Instructions to follow: Render the material as a two-column CSV with columns named field and value, starting at the beginning of the material and ending with the line containing "genus: Astragalus", both ends included. Each line becomes one row, with each field quoted and any line breaks in it changed to spaces.

Stored data
++++
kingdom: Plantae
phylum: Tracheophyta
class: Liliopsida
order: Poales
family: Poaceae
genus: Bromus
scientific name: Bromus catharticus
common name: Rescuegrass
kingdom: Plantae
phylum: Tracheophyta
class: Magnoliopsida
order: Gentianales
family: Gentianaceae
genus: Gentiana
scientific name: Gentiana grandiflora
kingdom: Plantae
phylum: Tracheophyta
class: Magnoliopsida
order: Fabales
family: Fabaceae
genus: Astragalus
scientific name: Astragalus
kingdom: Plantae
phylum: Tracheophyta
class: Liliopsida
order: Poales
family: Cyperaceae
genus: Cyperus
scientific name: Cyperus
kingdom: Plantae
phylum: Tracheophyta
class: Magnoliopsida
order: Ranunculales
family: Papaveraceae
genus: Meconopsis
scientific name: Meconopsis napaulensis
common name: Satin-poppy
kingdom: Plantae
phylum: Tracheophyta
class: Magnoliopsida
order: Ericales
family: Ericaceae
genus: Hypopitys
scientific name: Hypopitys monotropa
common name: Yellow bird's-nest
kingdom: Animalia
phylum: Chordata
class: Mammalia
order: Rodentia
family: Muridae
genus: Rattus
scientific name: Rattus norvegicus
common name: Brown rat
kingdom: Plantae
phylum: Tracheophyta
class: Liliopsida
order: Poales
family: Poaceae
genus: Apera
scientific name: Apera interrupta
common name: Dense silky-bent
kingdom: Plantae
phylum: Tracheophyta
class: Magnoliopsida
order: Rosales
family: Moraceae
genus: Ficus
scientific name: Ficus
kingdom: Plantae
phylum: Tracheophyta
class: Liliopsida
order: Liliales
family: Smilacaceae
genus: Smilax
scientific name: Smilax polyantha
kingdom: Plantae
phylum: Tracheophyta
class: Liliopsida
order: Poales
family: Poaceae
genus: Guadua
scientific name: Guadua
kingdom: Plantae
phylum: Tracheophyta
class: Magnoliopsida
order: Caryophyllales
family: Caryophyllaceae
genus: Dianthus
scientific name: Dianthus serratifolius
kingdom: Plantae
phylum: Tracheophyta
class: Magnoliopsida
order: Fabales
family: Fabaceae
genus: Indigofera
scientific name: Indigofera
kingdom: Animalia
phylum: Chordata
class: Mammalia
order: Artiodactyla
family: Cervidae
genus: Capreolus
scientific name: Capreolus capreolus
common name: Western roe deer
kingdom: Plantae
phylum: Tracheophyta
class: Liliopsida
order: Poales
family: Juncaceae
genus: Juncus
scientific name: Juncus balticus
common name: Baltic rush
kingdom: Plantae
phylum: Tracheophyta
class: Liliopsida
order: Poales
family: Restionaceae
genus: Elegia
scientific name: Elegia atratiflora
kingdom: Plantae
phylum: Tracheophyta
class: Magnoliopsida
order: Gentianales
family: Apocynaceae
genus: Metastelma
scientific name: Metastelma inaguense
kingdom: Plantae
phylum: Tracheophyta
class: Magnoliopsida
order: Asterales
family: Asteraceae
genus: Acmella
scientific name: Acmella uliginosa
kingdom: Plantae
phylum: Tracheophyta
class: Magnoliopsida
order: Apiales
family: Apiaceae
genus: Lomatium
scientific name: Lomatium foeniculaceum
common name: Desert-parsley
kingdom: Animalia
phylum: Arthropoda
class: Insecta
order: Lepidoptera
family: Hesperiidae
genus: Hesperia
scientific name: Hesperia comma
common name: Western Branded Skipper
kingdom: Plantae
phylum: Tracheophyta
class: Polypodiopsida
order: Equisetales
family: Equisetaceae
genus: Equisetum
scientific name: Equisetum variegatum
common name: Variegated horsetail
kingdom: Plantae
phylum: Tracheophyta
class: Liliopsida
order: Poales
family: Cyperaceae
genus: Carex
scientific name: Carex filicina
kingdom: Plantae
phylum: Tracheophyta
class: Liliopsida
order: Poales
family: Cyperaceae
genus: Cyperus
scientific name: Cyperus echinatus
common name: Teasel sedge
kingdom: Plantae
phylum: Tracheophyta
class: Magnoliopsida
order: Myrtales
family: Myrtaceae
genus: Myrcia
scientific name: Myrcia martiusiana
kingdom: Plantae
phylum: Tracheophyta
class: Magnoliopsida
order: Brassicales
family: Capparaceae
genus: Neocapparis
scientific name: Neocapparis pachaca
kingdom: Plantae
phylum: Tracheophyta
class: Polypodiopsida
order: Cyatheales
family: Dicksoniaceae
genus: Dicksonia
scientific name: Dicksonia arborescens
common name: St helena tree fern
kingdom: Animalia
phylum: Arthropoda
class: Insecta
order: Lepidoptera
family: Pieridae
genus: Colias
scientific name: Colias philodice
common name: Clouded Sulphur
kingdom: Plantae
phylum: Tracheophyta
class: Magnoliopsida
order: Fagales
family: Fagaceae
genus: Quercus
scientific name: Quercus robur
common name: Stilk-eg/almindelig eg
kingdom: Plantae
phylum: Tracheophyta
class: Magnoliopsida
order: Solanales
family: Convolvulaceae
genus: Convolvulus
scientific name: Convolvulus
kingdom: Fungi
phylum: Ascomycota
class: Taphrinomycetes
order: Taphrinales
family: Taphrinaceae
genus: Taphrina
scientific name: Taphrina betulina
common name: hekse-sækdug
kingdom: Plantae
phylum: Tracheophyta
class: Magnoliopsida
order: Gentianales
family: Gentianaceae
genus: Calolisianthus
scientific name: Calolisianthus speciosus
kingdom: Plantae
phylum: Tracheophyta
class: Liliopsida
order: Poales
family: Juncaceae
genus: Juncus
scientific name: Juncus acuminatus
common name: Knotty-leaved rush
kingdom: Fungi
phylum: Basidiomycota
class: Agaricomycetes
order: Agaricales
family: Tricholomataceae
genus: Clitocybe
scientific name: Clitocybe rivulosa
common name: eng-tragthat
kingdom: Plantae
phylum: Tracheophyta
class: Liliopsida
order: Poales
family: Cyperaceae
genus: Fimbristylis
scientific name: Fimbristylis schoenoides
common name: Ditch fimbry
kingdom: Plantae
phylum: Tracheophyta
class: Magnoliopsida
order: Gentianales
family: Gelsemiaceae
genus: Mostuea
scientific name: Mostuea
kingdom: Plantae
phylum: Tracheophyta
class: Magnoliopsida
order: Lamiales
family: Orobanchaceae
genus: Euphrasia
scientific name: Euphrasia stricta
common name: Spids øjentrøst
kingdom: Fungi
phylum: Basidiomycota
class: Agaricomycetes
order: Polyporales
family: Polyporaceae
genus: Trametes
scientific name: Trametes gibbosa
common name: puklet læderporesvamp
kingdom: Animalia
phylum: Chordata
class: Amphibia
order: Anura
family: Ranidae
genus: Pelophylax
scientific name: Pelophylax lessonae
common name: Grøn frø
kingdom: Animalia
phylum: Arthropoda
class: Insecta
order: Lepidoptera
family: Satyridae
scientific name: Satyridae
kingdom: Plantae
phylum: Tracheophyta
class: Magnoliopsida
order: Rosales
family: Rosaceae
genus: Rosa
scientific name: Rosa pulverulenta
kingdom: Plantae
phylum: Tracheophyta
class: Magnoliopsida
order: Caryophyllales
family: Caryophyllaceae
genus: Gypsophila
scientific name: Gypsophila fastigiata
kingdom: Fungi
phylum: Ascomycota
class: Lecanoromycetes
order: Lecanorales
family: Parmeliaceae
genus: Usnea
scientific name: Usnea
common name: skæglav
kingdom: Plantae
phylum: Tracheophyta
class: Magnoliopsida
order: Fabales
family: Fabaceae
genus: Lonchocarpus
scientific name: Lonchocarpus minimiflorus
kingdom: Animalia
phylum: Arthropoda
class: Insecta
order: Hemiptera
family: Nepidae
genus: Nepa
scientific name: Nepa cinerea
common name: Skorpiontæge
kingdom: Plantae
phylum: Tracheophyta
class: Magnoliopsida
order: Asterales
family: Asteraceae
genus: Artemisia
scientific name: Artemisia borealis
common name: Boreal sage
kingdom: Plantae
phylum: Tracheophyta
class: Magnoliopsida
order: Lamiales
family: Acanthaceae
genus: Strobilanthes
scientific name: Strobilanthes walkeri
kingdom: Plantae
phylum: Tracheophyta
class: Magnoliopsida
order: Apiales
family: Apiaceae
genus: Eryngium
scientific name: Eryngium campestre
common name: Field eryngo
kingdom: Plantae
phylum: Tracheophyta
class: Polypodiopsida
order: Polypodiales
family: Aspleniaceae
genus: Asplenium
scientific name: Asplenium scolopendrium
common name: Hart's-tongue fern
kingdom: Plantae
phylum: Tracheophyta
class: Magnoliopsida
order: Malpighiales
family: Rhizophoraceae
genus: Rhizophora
++++
Solution:
field,value
"kingdom:","Plantae"
"phylum:","Tracheophyta"
"class:","Liliopsida"
"order:","Poales"
"family:","Poaceae"
"genus:","Bromus"
"scientific name:","Bromus catharticus"
"common name:","Rescuegrass"
"kingdom:","Plantae"
"phylum:","Tracheophyta"
"class:","Magnoliopsida"
"order:","Gentianales"
"family:","Gentianaceae"
"genus:","Gentiana"
"scientific name:","Gentiana grandiflora"
"kingdom:","Plantae"
"phylum:","Tracheophyta"
"class:","Magnoliopsida"
"order:","Fabales"
"family:","Fabaceae"
"genus:","Astragalus"